**Input**
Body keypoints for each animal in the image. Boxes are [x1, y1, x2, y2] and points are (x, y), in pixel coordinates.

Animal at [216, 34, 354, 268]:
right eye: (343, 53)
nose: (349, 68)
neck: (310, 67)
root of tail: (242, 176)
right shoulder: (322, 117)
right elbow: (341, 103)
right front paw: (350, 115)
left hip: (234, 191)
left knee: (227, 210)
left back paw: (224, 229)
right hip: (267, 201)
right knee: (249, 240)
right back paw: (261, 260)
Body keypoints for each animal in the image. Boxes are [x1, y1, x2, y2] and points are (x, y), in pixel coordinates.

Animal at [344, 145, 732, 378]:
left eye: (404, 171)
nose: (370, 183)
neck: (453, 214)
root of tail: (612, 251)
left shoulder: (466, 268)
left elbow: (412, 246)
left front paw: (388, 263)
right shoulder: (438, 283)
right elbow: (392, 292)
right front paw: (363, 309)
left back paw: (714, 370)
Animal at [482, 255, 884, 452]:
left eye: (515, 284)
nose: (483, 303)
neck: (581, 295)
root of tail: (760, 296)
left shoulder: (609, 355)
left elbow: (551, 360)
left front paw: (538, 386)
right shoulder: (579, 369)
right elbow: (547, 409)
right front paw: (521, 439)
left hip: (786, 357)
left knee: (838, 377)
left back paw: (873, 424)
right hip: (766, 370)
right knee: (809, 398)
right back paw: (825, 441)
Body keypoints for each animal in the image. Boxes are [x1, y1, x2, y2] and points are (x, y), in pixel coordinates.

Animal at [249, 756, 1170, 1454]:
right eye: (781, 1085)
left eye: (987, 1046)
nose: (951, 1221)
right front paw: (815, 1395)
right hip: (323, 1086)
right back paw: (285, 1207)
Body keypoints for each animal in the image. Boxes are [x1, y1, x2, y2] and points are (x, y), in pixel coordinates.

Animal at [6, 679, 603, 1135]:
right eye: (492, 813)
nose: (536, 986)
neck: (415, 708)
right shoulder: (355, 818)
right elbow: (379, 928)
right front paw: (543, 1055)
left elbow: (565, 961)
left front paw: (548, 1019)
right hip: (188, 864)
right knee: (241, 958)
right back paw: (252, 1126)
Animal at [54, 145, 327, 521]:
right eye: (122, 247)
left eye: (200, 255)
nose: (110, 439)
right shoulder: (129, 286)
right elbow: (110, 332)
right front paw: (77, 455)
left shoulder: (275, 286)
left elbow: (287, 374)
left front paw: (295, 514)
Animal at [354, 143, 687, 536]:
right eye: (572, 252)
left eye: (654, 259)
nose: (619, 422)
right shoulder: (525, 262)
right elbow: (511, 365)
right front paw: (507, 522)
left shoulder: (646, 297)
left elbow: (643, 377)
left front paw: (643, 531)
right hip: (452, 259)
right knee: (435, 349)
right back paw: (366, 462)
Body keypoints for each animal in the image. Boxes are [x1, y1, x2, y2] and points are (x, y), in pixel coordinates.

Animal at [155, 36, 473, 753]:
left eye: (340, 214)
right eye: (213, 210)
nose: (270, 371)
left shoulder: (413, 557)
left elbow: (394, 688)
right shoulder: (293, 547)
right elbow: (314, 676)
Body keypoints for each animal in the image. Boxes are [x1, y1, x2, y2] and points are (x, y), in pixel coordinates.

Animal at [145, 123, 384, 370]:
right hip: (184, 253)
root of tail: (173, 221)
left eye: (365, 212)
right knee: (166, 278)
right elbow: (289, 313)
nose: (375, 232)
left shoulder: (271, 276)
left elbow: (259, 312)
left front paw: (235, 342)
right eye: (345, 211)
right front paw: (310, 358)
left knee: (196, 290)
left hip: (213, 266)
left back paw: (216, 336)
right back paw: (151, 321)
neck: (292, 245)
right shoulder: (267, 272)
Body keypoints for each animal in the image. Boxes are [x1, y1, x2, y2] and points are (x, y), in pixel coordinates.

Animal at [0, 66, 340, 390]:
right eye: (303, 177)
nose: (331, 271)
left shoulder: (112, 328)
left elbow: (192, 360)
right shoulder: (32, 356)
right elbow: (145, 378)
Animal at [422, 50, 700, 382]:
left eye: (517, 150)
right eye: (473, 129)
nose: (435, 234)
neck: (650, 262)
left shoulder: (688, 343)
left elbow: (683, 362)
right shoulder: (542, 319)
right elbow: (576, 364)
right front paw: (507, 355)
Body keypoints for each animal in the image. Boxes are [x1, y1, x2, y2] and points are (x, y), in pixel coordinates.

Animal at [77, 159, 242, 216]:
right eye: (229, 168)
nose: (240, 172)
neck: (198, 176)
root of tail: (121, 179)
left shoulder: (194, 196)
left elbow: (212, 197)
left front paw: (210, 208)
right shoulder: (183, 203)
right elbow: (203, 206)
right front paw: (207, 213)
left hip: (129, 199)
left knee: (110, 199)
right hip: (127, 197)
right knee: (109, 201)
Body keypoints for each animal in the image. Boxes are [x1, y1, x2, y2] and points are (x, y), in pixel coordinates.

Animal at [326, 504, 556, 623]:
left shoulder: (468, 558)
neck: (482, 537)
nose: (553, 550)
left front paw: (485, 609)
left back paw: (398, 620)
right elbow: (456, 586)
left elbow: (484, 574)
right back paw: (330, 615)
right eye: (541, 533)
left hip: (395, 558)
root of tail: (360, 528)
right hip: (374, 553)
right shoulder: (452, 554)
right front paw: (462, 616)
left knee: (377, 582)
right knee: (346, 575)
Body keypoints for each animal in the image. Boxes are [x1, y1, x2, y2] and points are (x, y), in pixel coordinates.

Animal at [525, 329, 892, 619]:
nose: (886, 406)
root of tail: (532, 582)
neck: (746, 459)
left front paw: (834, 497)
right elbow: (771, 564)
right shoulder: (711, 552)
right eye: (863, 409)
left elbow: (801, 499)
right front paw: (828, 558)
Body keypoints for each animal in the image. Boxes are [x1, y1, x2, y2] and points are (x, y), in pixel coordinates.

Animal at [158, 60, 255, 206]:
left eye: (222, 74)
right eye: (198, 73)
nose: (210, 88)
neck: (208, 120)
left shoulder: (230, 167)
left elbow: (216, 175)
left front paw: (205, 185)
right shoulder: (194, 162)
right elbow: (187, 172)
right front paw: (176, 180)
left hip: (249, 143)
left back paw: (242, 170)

**Task instructions**
Each line in the listing above from the one containing "right elbow: (314, 676)" through the one containing "left shoulder: (271, 276)" should be repeated exactly, and no other line.

**Answer box**
right elbow: (314, 676)
Body keypoints for each animal in the image. Boxes are [x1, y1, x2, y2] and points are (x, y), in pixel coordinates.

Animal at [145, 123, 384, 370]:
right hip: (184, 253)
root of tail: (173, 221)
left eye: (365, 212)
right knee: (166, 278)
right elbow: (289, 313)
nose: (375, 232)
left shoulder: (271, 276)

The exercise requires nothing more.